Drivers spend ten percent of their time behind a wheel eating, texting and taking their eyes of the road increasing their risk of a crash, especially among newly-licensed teen drivers.
Researchers at the National Institutes of Health and Virginia Tech found that newly-licensed teen drivers were more likely to be involved in a crash or a near-miss while engaging in secondary tasks as compared to adults.
The study analyzed drivers in the Washington D.C. area and in southwestern Virginia, the findings of which have been published in the New England Journal of Medicine.
“Anything that takes a driver’s eyes off the road can be dangerous,” said study co-author Bruce Simons-Morton. “But our study shows these distracting practices are especially risky for novice drivers, who haven’t developed sound safety judgment behind the wheel.”

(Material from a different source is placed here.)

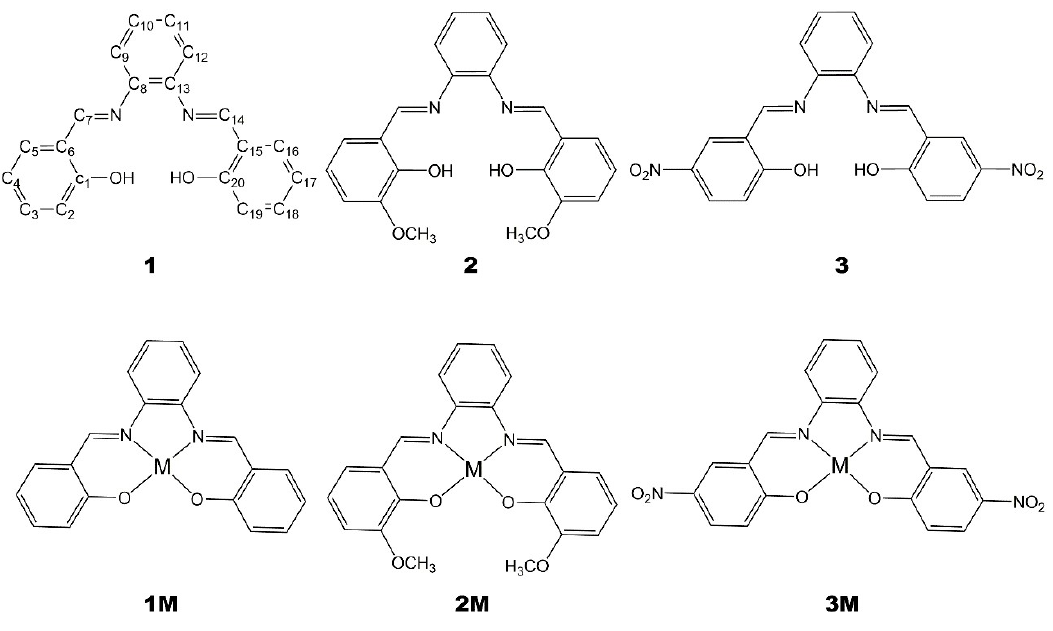
Figure 1. Ligands and corresponding metal complexes under study. Numbering scheme is provided for derivative 1 ( M = Zn, Ni, Pd ) .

The researchers studied video footage from cameras placed in the cars of 150 people, a quarter of whom were novices who had received licenses in the last three weeks. The remaining drivers were on average aged 18 to 72 and had 20 years of experience driving a car. The footage helped them record acceleration, sudden braking or swerving, drifting from a lane and other data.
Experienced adults were found to be twice as likely to crash or have a near miss when making a call as compared to when they weren't, but did not have an increased risk while engaging in other secondary activities.
Researchers found that distracted driving significantly increased the risks for new drivers. Compared to when they were not involved in secondary tasks, novice drivers were eight times more likely to crash or have a near miss when dialing and four times more likely when texting.
“Our data support the current trend in implementing restrictions on texting and cell phone use in vehicles,” said Simons-Morton. “As new forms of technology increasingly are available in cars, it’s important that drivers don’t feel compelled to answer every incoming call or text."